There are winners and losers and they each have their own stories of hope and loss. The Cumberland Plain has been the stage that these actors played out their roles in this story.
Appin and the urban frontier
Appin is currently undergoing a type of new colonialism. A new process of invasion and succession by a new set of invaders.
These new arrivals are dispossessing the existing landholders and removing their sovereignty. The new arrivals are taking possession of the territory. Sydney’s urban expansion is taking place in the new suburbs and estates that are appearing in and around Appin.
There are parallels between the conflict on the urban frontier and the colonial frontier of the 19th century and the bicentenary of the 1816 Appin Massacre and the creation of a new landscape by the new urban settlers.
It is an interesting question to ask: Has this process heightened the sense of interest in the commemoration of the massacre in the popular imagination? There has been extensive coverage of the bicentenary of the massacre in the media – Channel 7, Daily Telegraph, SMH, ABC Radio and others.
Some claim that there is a bad spirit as you drive through the area. Local Aboriginal people will not go to the area. While others have commemorated the massacre at the Campbelltown Arts Centre, and in song writing.
The massacre has been an act of forgetting for nearly 200 years. Broughton Pass is a beautiful location with a dark past.
The question is: What has caught the popular imagination on the bicentenary of the massacre?
Broughton Pass is largely undisturbed woodland. As you approach from Appin you pass through farmland much as you would have in the 1810s and abruptly come upon the gorge. Just as the military would have confronted the local Aboriginal people 200 years ago.
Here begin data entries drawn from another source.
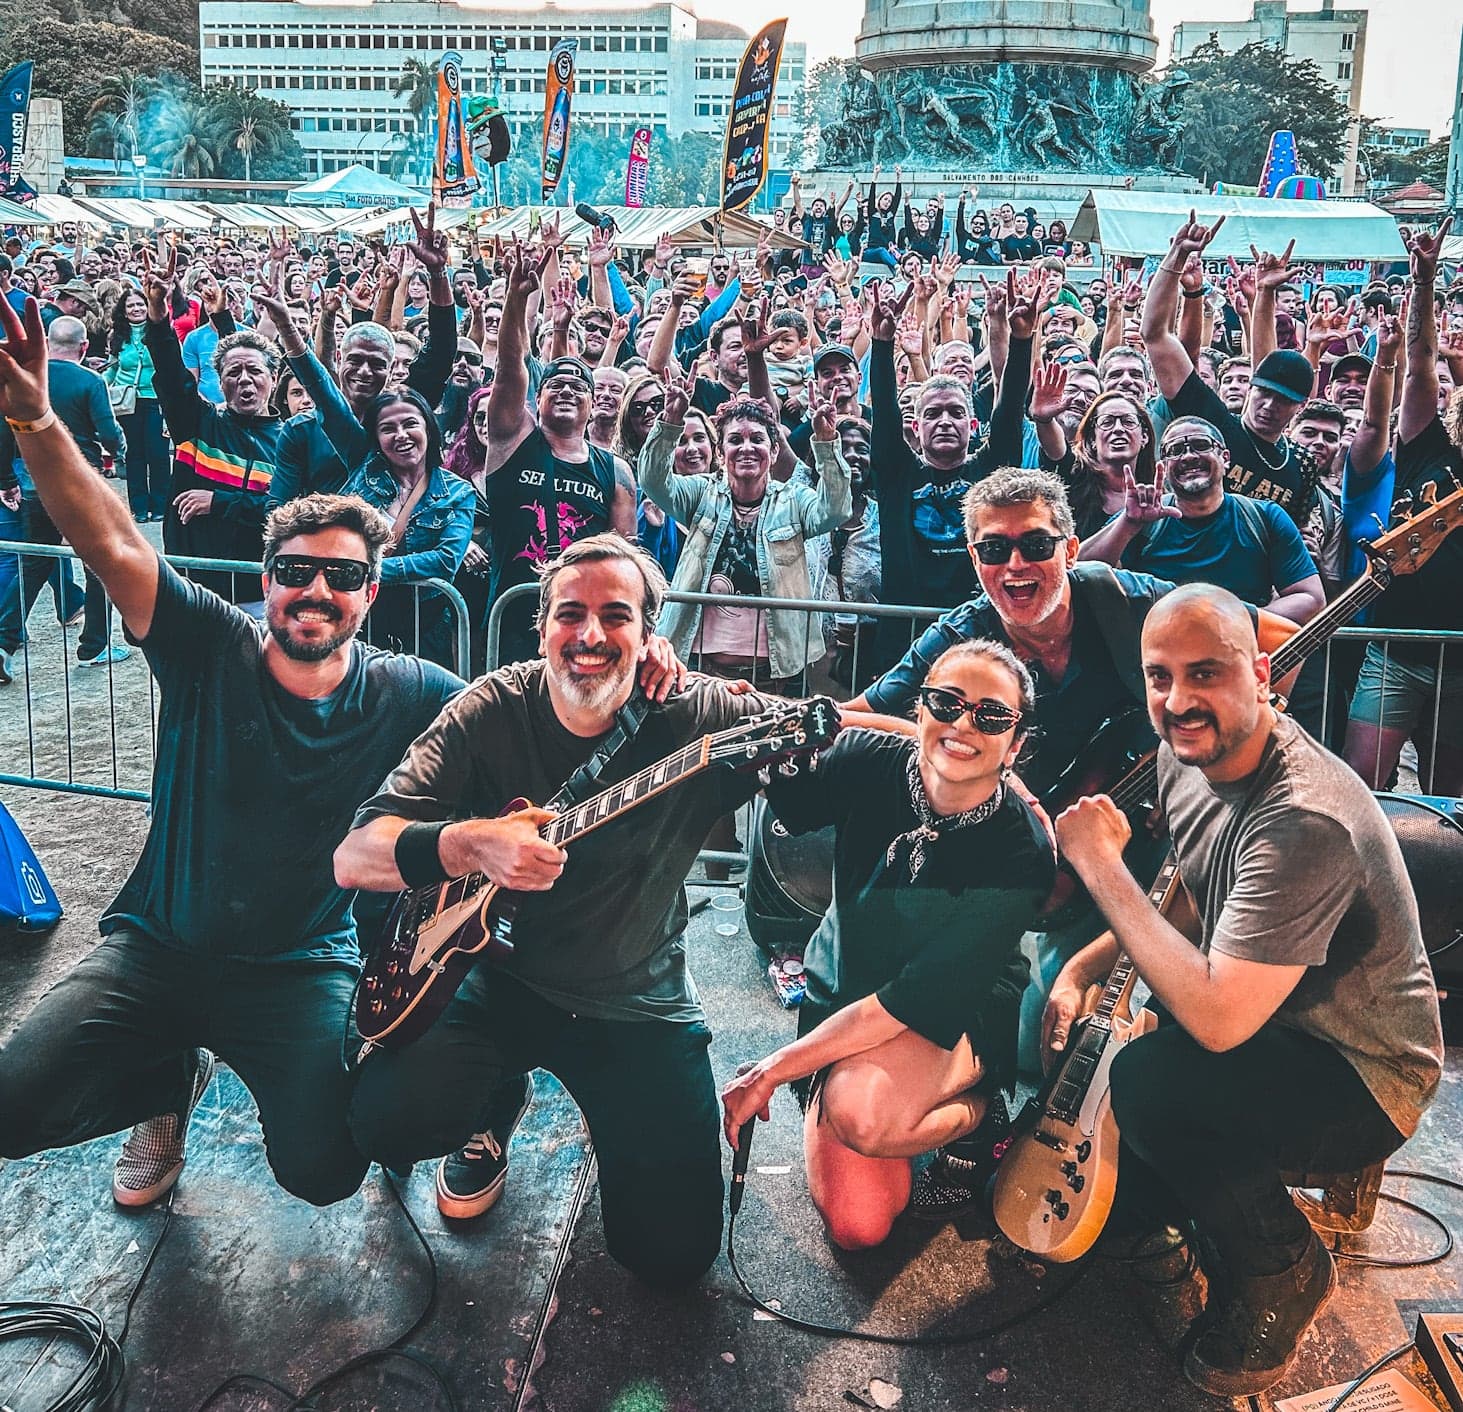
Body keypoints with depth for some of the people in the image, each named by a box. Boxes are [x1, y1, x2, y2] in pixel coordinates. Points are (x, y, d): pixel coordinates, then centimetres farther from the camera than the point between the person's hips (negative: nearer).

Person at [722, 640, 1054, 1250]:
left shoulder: (1022, 858, -25)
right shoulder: (869, 763, -16)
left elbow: (913, 1001, -26)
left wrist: (773, 1070, -25)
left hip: (957, 1015, -3)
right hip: (840, 998, 4)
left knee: (857, 1109, -35)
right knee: (857, 1224, -7)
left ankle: (972, 1111, -2)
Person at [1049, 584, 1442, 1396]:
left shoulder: (1304, 822, -34)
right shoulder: (1186, 753, -6)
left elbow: (1216, 1019, -38)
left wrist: (1100, 864, -31)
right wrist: (1083, 968, -5)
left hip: (1362, 1078, -8)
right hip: (1263, 1029, 8)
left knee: (1149, 1081, -32)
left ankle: (1282, 1276, -6)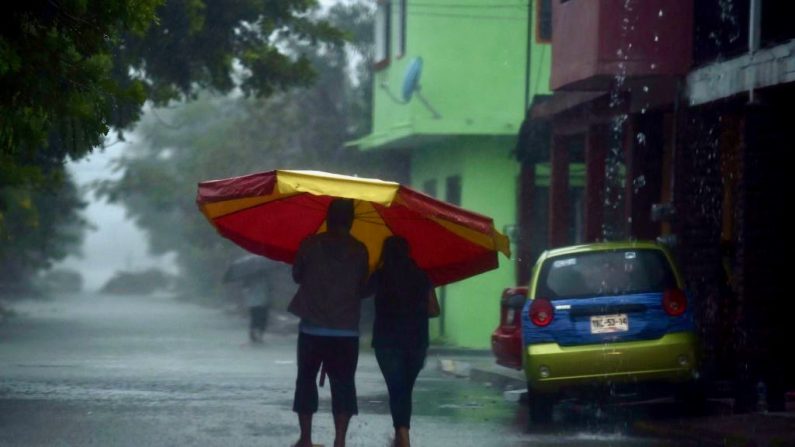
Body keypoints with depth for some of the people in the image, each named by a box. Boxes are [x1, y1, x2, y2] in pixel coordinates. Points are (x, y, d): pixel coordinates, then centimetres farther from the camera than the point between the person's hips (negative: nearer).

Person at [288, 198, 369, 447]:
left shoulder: (310, 245, -4)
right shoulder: (359, 251, -2)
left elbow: (297, 276, 8)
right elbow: (363, 289, 6)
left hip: (312, 329, 0)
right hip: (346, 332, 0)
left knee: (306, 381, 12)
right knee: (343, 385, 2)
This is brought out the art exhibition at Campbelltown Art Centre ‘With Secrecy and Despatch’.
What is the basis of the current interest?
Is it the possible acknowledgement of the past events and the violence of the colonial frontier on the Cumberland Plain?
There is a paradox in the act of remembering the massacre at Broughton Pass and the act of the forgetting and loss experienced in the resumption of rural farmland for housing.
On the edge, the making and re-making of place
To sum up.
The Cowpasture and Cumberland Plain are sites where there has been the making and re-making of place.
Place is constructed on stories, memories, ceremonies, traditions, celebrations around the dominant narrative.
The Cowpastures is part of the southern Cumberland Plain where there have been waves of new ideas.
One of these new ideas could be a re-interpretation of the dominant narrative using the methodology of settler colonialism.
It could ask more questions?
 Karen Stokes, Stone, Sources and Social Networks Tracing Movement and Exchange Across Dharawal Country, Southeastern Australia. BA (Hons) Thesis, UoSyd, 2015.